Exercise prompt:
Only the lines that hold "width" should be in the answer, each copied from the data below.
........
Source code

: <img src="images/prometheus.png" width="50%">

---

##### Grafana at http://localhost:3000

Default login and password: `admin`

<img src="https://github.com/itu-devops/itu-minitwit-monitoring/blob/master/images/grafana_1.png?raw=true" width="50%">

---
........
The completed task:
: <img src="images/prometheus.png" width="50%">
<img src="https://github.com/itu-devops/itu-minitwit-monitoring/blob/master/images/grafana_1.png?raw=true" width="50%">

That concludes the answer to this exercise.